What to work on: Set down the final part of the listing, which starts at the line containing "left wrist: (1044, 393, -12)" and runs to the last line, exactly and completely.

- Opening Delimiter -

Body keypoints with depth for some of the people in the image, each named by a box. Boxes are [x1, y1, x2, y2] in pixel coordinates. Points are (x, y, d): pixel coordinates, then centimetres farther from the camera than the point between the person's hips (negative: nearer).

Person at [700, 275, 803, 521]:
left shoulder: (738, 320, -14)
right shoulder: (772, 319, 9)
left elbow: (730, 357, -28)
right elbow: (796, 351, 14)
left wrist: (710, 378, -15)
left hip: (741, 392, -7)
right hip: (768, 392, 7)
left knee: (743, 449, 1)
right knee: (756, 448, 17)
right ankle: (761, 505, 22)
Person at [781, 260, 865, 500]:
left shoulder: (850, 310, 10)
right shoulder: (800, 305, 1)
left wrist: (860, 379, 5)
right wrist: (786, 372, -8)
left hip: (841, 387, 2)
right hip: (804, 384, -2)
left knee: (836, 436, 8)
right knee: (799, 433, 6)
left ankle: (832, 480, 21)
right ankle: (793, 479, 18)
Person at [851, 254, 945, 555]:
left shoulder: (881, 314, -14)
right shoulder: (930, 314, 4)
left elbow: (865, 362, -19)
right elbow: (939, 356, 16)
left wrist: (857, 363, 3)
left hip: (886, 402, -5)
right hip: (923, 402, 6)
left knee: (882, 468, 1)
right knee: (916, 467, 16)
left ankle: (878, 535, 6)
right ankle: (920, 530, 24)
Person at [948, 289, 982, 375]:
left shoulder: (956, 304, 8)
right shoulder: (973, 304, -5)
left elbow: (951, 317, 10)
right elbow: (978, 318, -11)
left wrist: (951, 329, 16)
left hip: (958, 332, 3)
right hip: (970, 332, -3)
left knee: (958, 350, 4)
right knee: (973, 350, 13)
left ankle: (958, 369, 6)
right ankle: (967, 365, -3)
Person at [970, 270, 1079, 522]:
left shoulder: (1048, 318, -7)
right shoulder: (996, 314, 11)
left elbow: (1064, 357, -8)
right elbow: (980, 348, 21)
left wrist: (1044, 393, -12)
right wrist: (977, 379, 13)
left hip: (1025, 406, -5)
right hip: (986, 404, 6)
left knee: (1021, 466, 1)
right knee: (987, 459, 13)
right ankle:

- Closing Delimiter -

Task response:
left wrist: (1044, 393, -12)
right wrist: (977, 379, 13)
left hip: (1025, 406, -5)
right hip: (986, 404, 6)
left knee: (1021, 466, 1)
right knee: (987, 459, 13)
right ankle:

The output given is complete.